Корм внимательно осматривал дорогу с покосившимися фермерскими домишками по сторонам, маленькими перекрестками с навесами для продажи овощей и фруктов, с остановившимися возле них машинами покупателей — он осматривал всю эту благодатную землю больших равнинных штатов, усталую и ленивую, погруженную в закат, умиротворенную, как для молитвы своему огненному богу.
— Он тоже спросил меня о тебе, Корм. Хотя не в его характере задавать вопросы, — тихо сказала Люсиль и надолго замолчала. — Он спросил, ты ли это.
«Вот сейчас! Вот сейчас!» — сказал себе Корм. Уже в который раз похолодело и стянуло все его лицо.
— Я родила ребенка, Корм, — едва слышно вымолвила Люсиль. — Ты не знаешь, ты не мог этого знать, тогда ты, наверное, был уже в больнице… — Она улыбнулась горькой улыбкой, и тонкие косые морщинки пролегли в уголках ее нежного рта.
— Мы выносливее мужчин, Корм, хотя и кажемся слабыми…
— Ты мне ничего не говорила!
— Мы расстались, и каждый пошел своей дорогой! — Она будто прощала его.

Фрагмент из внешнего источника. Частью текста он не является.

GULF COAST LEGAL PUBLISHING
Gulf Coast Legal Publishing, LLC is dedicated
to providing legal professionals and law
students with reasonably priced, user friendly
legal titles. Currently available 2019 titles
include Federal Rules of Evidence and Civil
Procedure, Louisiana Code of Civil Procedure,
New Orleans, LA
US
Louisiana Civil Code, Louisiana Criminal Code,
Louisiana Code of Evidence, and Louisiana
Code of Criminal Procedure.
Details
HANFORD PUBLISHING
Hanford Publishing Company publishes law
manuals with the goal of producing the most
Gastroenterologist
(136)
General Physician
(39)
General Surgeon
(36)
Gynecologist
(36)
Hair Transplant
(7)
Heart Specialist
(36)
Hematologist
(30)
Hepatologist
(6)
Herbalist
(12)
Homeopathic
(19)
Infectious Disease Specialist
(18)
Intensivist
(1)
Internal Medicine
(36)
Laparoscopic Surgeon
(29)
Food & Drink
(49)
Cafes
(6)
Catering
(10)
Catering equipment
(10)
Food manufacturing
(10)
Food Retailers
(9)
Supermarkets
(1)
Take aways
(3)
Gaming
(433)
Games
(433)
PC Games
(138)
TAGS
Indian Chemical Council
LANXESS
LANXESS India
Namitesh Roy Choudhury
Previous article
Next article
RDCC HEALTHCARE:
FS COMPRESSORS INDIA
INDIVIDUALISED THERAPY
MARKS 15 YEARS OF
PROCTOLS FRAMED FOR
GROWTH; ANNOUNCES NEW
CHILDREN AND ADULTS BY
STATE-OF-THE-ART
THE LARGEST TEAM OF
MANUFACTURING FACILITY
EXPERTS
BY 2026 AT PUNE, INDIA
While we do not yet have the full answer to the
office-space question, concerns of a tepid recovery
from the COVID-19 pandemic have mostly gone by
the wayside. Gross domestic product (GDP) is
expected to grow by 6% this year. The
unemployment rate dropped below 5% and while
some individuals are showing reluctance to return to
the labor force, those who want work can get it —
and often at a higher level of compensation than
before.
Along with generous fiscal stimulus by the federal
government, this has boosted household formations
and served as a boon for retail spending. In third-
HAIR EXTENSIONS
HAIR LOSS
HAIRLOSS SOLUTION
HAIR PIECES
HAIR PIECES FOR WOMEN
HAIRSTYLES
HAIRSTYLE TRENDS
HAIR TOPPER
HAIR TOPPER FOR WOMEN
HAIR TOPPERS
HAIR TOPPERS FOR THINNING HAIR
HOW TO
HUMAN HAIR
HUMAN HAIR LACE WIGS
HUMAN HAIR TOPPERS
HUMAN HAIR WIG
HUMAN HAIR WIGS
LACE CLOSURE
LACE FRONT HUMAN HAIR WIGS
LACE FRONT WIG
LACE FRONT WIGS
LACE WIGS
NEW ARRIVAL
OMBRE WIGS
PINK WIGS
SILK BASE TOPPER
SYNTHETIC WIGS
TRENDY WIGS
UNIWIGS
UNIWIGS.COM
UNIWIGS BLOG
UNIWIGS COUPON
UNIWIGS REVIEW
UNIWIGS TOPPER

Корм приоткрыл рот. Перевел дух. Все вокруг него обесцветилось и оглохло.
— Я родила мертвого ребенка, Корм!
Он все еще продолжал высматривать белый «шевроле», но уже не видел и не слышал ничего.
Люсиль! Что же нам осталось, Люсиль?
Он был началом, Джой — концом. Как Бекки Уэскер для него…
И какое это имеет значение, кто такой Джой? И кто такой я?
«Да и кто мы на самом деле?» — спросил себя Корм.
Он попытался представить себе лицо Джоя, но под раскаленным закатным небом увидел себя, свое выбритое, энергичное лицо с длинными, свободно ниспадающими волосами; вся жизнь его рассыпалась и прошла в одно мгновение, как будто ее и не было…
Они отъехали уже довольно далеко, но белого «шевроле» нигде не было.
«Нет его! — сказал себе Корм, пока разворачивался. — Или он потерял наш след, или вообще не ехал за нами».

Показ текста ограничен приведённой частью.